Add Post Traumatic Stress Syndrome (PTSD) at the rate of eleven to twenty percent of all veterans of Iraq and Afghanistan, ten percent of Gulf War veterans, and thirty percent of Vietnam War veterans and the need for mental healthcare grows exponentially.
More than 244,000 US troops have been diagnosed with Traumatic Brain Injury (TBI) over the past twelve years, according to Pentagon statistics.
A therapist or psychiatrist may not consider that their client is living in a different cultural environment than one they themselves have ever experienced or studied. Learning the language of the military can be baffling and, if a therapist is expected to provide services for more than one branch of the service, the culture changes accordingly.
A common mistake counselors make when working with military service members is not taking the time to learn basic information such as rank structure and the differences between military branches. The military client will not expect a nonmilitary counselor to know everything about the military lifestyle, but it can quickly become a distraction and an annoyance if the client has to stop regularly to answer a counselor’s questions about the military, clarify a word or phrase, or address the confusion written across the counselor’s face.
By the time a military client reaches a mental healthcare provider, he may have withdrawn into himself so far it’s difficult for the client to communicate or trust anyone.
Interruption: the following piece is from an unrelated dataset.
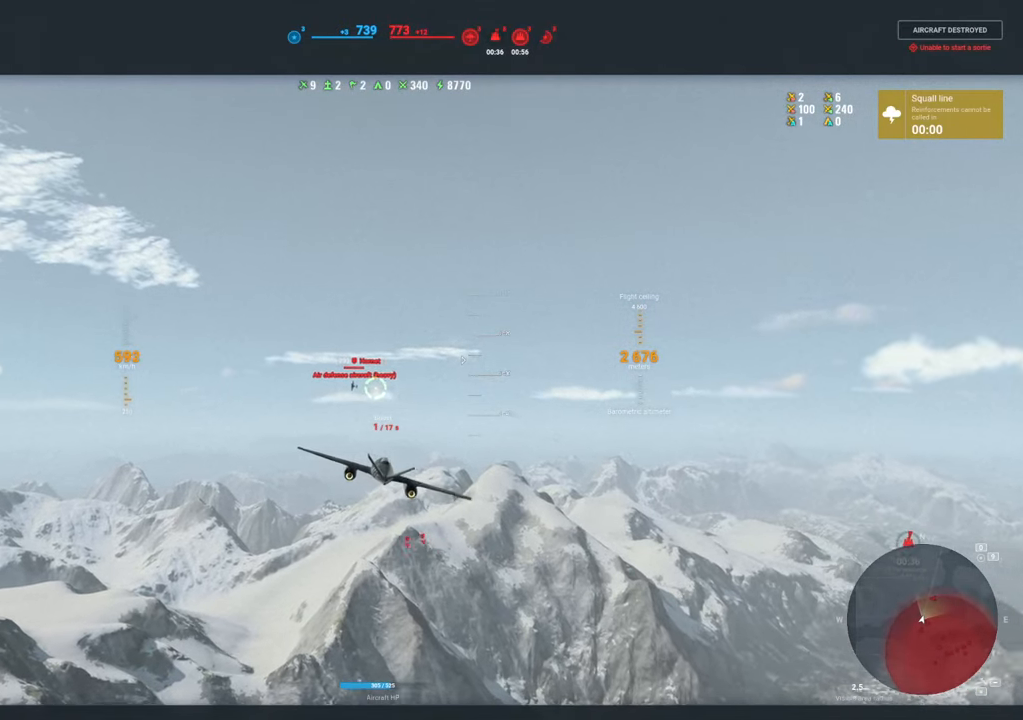
{"keys": [], "mouse": ["right"], "mouse_move": "still", "events": []}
At the other extreme, if the client is angry, he may be ready to explode and has had no one to talk with about a situation that’s intolerable. The mental healthcare provider doesn’t have time to play catch-up about his client’s environment. A basic understanding must already be present.
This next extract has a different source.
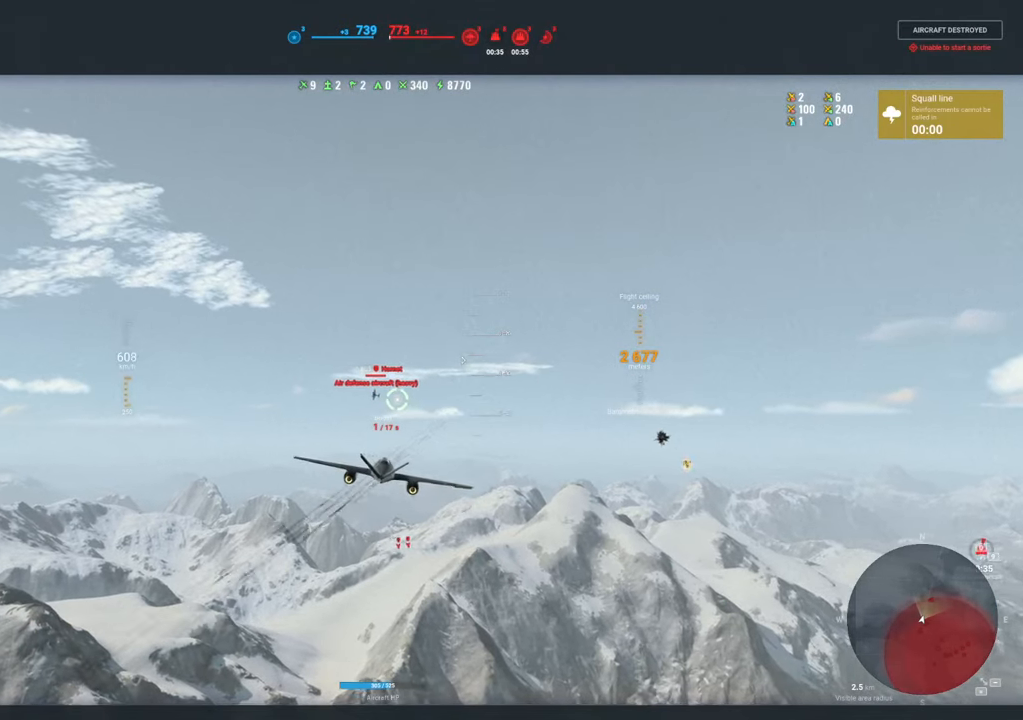
{"keys": [], "mouse": ["right"], "mouse_move": "still", "events": []}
Often a soldier or civilian has spent years holding his emotions close. This is seen as having composure or being stoic within the military environment while the counselor may interpret the individual’s behavior as robotic or cold.
Of particular concern to the active duty military member or civilian employee is that privacy of the medical record doesn’t really exist, despite the fact that the medical profession insists medical files are protected and information is only provided on a need-to-know basis.
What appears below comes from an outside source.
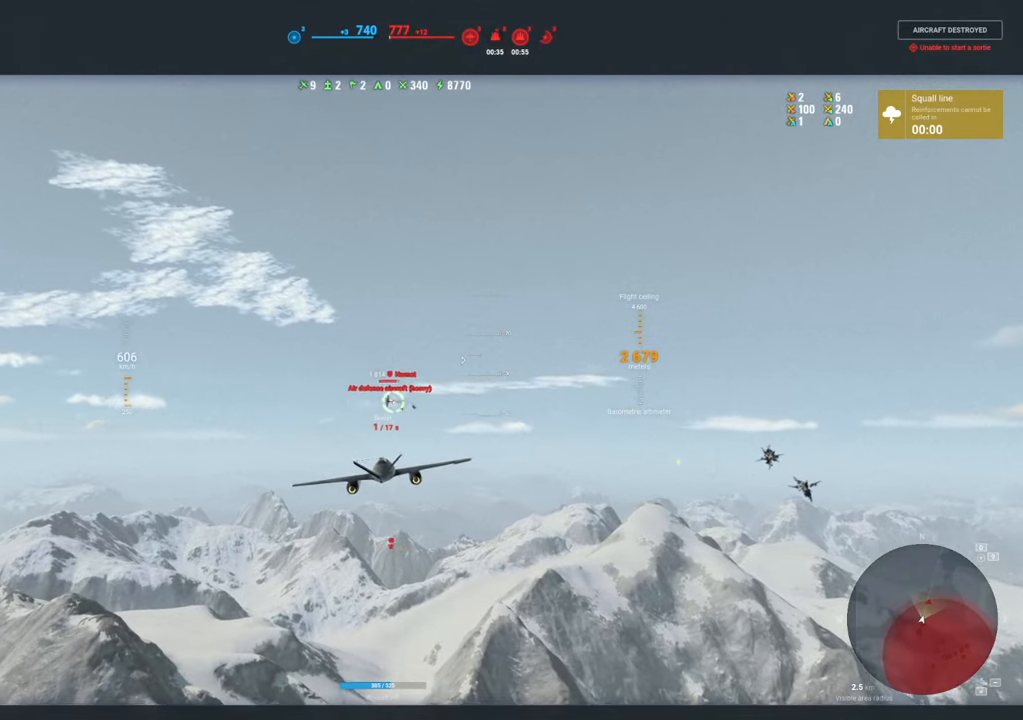
{"keys": [], "mouse": ["right"], "mouse_move": "still", "events": []}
It’s a sad reality that a service member’s or civilian’s supervisor or leadership may see the mental healthcare record (especially diagnosis) as a weakness or even use this information against the service member or civilian.
If the family member is fortunate enough to stay in one location for a length of time, it’s still unlikely they’ll have care beyond the band-aid approach. There are too many clients waiting for treatment. Pills are used instead of therapy.
The existing lack of communication that arrives with contracted care for active duty, veterans, and their family members has made the current state of all healthcare a disjointed and frustrating exercise. Add in a lack of understanding of the military culture and even the best provider can easily damage patient rapport, limit the quality of care and even misdiagnose.